Object modification listings
__________

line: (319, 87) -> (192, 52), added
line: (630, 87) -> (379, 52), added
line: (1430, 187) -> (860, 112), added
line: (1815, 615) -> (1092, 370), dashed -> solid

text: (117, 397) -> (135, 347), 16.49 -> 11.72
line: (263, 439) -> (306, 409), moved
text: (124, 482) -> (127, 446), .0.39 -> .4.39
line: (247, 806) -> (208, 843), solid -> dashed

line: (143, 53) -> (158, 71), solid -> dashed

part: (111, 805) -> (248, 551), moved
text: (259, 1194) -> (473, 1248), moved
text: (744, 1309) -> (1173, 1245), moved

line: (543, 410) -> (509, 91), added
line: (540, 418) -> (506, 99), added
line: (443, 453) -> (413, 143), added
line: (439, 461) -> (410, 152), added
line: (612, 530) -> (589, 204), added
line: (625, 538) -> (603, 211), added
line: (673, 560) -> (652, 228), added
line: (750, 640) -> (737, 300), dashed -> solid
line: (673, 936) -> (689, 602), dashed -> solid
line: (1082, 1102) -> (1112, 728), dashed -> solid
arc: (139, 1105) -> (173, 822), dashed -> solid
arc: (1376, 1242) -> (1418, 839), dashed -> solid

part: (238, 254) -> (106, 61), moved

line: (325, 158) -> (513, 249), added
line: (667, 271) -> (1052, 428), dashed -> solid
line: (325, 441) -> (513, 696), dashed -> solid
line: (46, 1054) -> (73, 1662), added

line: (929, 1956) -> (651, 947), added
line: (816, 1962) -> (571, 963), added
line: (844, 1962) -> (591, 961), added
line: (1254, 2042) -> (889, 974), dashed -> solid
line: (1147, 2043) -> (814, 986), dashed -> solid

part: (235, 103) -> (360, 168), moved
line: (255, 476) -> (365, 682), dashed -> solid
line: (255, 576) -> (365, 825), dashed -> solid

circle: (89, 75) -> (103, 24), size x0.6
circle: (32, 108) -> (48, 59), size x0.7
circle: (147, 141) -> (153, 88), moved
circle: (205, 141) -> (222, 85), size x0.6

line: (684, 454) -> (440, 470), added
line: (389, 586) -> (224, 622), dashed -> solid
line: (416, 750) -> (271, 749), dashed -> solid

__________

- _Problem details_:
Write the records out once more. Change nothing.

- _Output_:
line: (319, 87) -> (192, 52), added
line: (630, 87) -> (379, 52), added
line: (1430, 187) -> (860, 112), added
line: (1815, 615) -> (1092, 370), dashed -> solid

text: (117, 397) -> (135, 347), 16.49 -> 11.72
line: (263, 439) -> (306, 409), moved
text: (124, 482) -> (127, 446), .0.39 -> .4.39
line: (247, 806) -> (208, 843), solid -> dashed

line: (143, 53) -> (158, 71), solid -> dashed

part: (111, 805) -> (248, 551), moved
text: (259, 1194) -> (473, 1248), moved
text: (744, 1309) -> (1173, 1245), moved

line: (543, 410) -> (509, 91), added
line: (540, 418) -> (506, 99), added
line: (443, 453) -> (413, 143), added
line: (439, 461) -> (410, 152), added
line: (612, 530) -> (589, 204), added
line: (625, 538) -> (603, 211), added
line: (673, 560) -> (652, 228), added
line: (750, 640) -> (737, 300), dashed -> solid
line: (673, 936) -> (689, 602), dashed -> solid
line: (1082, 1102) -> (1112, 728), dashed -> solid
arc: (139, 1105) -> (173, 822), dashed -> solid
arc: (1376, 1242) -> (1418, 839), dashed -> solid

part: (238, 254) -> (106, 61), moved

line: (325, 158) -> (513, 249), added
line: (667, 271) -> (1052, 428), dashed -> solid
line: (325, 441) -> (513, 696), dashed -> solid
line: (46, 1054) -> (73, 1662), added

line: (929, 1956) -> (651, 947), added
line: (816, 1962) -> (571, 963), added
line: (844, 1962) -> (591, 961), added
line: (1254, 2042) -> (889, 974), dashed -> solid
line: (1147, 2043) -> (814, 986), dashed -> solid

part: (235, 103) -> (360, 168), moved
line: (255, 476) -> (365, 682), dashed -> solid
line: (255, 576) -> (365, 825), dashed -> solid

circle: (89, 75) -> (103, 24), size x0.6
circle: (32, 108) -> (48, 59), size x0.7
circle: (147, 141) -> (153, 88), moved
circle: (205, 141) -> (222, 85), size x0.6

line: (684, 454) -> (440, 470), added
line: (389, 586) -> (224, 622), dashed -> solid
line: (416, 750) -> (271, 749), dashed -> solid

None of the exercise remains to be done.